The Honorable James Woolsey is the Chairman of Paladin's Strategic Advisory Group. He is a partner at Booz Allen Hamilton and from 1993 to 1995 was the Director of the Central Intelligence Agency (CIA). He endorsed Senator John McCain for president and served as one of McCain's foreign policy advisors. In his government service, his law practice, and his service on corporate boards, Mr. Woolsey has focused on the practical application of innovative technology and on the legal and managerial requirements that are necessary to accomplish this. During the last two decades, he has served on the boards of fourteen companies; almost all have been significantly involved in using high technology to improve security as well as provide other benefits to private and public sector consumers. He was an early member of the board of directors of Yurie Systems, Inc., a provider of ATM access technology and equipment and access concentrators, which, in 1997, was named by Business Week as the fastest-growing corporation in the U.S. As Under Secretary of the Navy, as a member of the President's Blue Ribbon Commission on Defense Management (Packard Commission), the Commission to Assess the Ballistic Missile Threat to the U.S. (Rumsfeld Commission, 1998) and as Director of Central Intelligence, Mr. Woolsey has been identified with promoting technological innovation in the interest of improving security.
Mr. Woolsey received his B.A. Degree from Stanford University (With Great Distinction, Phi Beta Kappa), and a M.A. Degree from Oxford University, where he was a Rhodes Scholar, and an L.L.B. Degree from Yale Law School, where he was Managing Editor of the Yale Law Journal.
Question: What is your legacy?
Jim Woolsey: I don’t know.
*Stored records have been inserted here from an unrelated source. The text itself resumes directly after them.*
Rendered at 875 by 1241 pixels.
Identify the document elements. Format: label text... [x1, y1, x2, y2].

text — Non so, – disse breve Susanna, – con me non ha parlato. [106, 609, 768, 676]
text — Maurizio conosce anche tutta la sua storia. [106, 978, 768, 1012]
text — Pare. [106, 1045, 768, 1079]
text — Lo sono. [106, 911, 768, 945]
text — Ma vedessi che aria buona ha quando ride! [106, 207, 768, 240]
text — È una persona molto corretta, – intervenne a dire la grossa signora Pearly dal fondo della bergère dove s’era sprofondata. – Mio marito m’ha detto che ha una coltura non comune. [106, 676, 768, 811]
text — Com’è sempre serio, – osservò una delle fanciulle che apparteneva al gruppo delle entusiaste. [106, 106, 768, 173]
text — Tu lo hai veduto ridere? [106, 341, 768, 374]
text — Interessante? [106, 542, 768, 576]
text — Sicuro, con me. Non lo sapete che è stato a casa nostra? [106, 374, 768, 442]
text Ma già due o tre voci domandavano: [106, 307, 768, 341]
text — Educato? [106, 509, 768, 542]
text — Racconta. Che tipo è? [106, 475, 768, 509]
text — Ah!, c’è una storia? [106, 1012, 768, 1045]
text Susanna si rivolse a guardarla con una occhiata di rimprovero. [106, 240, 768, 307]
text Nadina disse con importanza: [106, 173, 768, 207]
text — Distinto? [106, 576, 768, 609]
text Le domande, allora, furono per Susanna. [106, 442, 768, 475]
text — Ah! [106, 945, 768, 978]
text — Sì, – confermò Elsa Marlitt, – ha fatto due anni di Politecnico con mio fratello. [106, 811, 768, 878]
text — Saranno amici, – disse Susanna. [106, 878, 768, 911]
I don’t think my contributions have been important enough to be characterized as having a legacy. I’ve enjoyed 22 years of law practice with a very fine firm as a litigator, mainly in arbitrations and before administrative law judges on things like technical subjects. I have served in the government 12 years in these four different jobs. The arms control work is still a little bit relevant, I guess. It helped ease the Soviet Union down at the end of the Cold War. Still in dispute to some extent, one of the things that Putin is today disagreeing with the west about is the terms of the treaty, the conventional forces treaty that I negotiated back in 1990. But it’s hard to think of much of a legacy other than that – the arms control work. I think that the energy work really looks to the future. If we handle this right, we can end up with innovations in energy such as plug in hybrids, and distributed generation of electricity from rooftops, and distributed production of things like cellulosic ethanol and renewable diesel, because you don’t need to do that in the Midwest where corn grows. You can do it anywhere there’s waste or grass. All of that I think would make our society a lot more resilient. And that’s, I think, important; and resilient not only from the point of view of making it harder to attack as a terrorist, but resilient from the point of view of not producing nearly as much in the way of global warming gas emissions. This chapter I just wrote for this collection in a book on global warming and national security has in it a dialogue between the ghost of John Muir and the ghost of George S. Patton. I call them the tree hugger and the hawk. It’s remarkable how much they agree on, and how much they want to do the same things, to their own surprise, for somewhat different reasons. And I’m doing my best to point out both to my tree hugger friends and my hawk friends – and I consider myself both – that they have maybe different focuses and different historical interests; but what they should want to do overlaps a very, very, great deal.